A client experiencing acute mania undresses in the group room and dances. How should the nurse intervene initially? A. quietly asking the client, "Why don't you put your clothes on?" B. firmly telling the client, "Stop dancing and put on your clothing." C. putting a blanket around the client and walking with the client to a quiet room. D. letting the client stay in the group room and moving the other clients to a different area.

C

A nurse assesses a client who takes lithium. Which findings demonstrate evidence of complications? A. Pharyngitis, mydriasis, and dystonia B. Alopecia, purpura, and drowsiness C. Diaphoresis, weakness, and nausea D. Ascites, dyspnea, and edema

C

A person was directing traffic on a busy street, rapidly shouting, "To work, you jerk, for perks" and making obscene gestures at cars. The person has not slept or eaten for 3 days. Which assessment findings will have priority concern for this client's plan of care? A. Insulting, aggressive behavior B. Pressured speech and grandiosity C. Hyperactivity; not eating and sleeping D. Poor concentration and decision making

C

A person was online continuously for over 24 hours, posting rhymes on official government websites and inviting politicians to join social networks. The person has not slept or eaten for 3 days. What features of mania are evident? A. Increased muscle tension and anxiety B. Vegetative signs and poor grooming C. Poor judgment and hyperactivity D. Cognitive deficits and paranoia

C

Consider these three anticonvulsant medications: divalproex, carbamazepine, and gabapentin.
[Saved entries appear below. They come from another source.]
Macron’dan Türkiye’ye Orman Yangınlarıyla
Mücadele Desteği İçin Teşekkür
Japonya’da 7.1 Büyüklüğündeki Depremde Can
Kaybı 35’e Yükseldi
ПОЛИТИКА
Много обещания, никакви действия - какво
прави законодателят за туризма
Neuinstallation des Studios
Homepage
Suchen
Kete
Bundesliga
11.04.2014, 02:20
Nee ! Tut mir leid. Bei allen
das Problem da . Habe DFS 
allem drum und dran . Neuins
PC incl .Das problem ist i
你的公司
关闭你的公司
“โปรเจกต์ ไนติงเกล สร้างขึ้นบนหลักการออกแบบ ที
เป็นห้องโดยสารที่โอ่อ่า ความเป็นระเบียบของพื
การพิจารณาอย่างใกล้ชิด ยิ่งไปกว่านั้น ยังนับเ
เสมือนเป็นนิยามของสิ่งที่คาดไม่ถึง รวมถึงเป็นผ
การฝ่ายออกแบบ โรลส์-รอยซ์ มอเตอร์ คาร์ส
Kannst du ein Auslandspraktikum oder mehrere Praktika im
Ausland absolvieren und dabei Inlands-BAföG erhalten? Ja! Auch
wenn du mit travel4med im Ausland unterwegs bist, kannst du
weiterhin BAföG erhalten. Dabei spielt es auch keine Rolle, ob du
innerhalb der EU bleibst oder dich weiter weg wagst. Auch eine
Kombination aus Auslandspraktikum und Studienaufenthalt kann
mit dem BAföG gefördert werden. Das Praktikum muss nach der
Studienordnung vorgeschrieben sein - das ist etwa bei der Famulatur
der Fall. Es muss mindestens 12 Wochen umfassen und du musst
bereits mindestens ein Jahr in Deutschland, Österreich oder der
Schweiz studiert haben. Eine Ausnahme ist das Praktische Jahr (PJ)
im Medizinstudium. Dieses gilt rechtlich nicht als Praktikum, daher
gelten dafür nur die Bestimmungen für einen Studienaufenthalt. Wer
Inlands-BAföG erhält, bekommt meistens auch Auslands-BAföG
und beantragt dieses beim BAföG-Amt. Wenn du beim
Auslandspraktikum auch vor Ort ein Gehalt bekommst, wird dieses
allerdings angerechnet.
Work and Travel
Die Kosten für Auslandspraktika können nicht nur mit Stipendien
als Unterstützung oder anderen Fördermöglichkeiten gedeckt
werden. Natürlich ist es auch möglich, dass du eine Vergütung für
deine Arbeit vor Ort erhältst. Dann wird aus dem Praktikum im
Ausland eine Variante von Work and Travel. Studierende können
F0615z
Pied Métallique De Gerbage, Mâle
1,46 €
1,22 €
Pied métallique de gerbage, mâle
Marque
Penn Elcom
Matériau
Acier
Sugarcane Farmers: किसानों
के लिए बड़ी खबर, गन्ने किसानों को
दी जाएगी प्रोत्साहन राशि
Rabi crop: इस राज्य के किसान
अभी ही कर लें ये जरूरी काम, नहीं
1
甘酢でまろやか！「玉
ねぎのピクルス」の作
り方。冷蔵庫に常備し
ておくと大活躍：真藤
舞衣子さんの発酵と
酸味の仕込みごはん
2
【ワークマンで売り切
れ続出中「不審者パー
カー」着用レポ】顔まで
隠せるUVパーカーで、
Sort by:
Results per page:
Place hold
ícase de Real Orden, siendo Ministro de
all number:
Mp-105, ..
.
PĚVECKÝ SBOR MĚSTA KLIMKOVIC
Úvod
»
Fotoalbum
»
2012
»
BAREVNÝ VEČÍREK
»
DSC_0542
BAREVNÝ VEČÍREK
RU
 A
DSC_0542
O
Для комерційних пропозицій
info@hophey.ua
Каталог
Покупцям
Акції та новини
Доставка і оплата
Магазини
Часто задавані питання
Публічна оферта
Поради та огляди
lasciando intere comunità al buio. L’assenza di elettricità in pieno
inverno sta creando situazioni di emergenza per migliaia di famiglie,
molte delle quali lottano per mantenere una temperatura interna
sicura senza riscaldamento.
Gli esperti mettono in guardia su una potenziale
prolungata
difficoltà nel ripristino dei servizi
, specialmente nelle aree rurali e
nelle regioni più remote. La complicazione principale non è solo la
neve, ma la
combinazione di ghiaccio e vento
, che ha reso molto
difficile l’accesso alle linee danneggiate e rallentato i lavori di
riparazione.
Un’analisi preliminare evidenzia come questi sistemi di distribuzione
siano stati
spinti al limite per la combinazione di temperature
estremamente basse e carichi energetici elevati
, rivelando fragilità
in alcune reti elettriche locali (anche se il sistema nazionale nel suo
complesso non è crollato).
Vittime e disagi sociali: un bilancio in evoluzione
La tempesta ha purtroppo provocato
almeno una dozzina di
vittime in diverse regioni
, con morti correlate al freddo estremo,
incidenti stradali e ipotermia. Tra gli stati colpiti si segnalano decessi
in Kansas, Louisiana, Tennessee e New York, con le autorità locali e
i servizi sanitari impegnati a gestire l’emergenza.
Which medication also belongs to this classification? A. clonazepam B. risperidone C. lamotrigine D. aripiprazole

C

Which dinner menu is best suited for a client with acute mania? A. Spaghetti and meatballs, salad, and a banana B. Beef and vegetable stew, a roll, and chocolate pudding C. Broiled chicken breast on a roll, an ear of corn, and an apple D. Chicken casserole, green beans, and flavored gelatin with whipped cream

C

The plan of care for a client in the manic state of bipolar disorder should include which interventions? (Select all that apply.) A. Touch the client to provide reassurance. B. Invite the client to lead a community meeting. C. Provide a structured environment for the client. D. Ensure that the client's nutritional needs are met. E. Design activities that require the client's concentration.

C, D

A client diagnosed with bipolar disorder has rapidly changing mood cycles. The health care provider prescribes an anticonvulsant medication. To prepare teaching materials, which drug should the nurse anticipate will be prescribed? A. phenytoin B. clonidine C. risperidone D. carbamazepine

D

A client newly diagnosed with bipolar disorder is prescribed lithium. Which information from the client's medical history indicates that monitoring of serum concentrations of the drug will be challenging and critical? A. Arthritis B. Epilepsy C. Psoriasis D. Heart failure

D

A client with diagnosed bipolar disorder was hospitalized 7 days ago and has been taking lithium 600 mg tid. Staff observes increased agitation, pressured speech, poor personal hygiene, and hyperactivity. Which action demonstrates that the nurse understands the most likely cause of the client's behavior? A. Educate the client about the proper ways to perform personal hygiene and coordinate clothing. B. Continue to monitor and document the client's speech patterns and motor activity. C. Ask the health care provider to prescribe an increased dose and frequency of lithium. D. Consider the need to check the lithium level. The client may not be swallowing medications.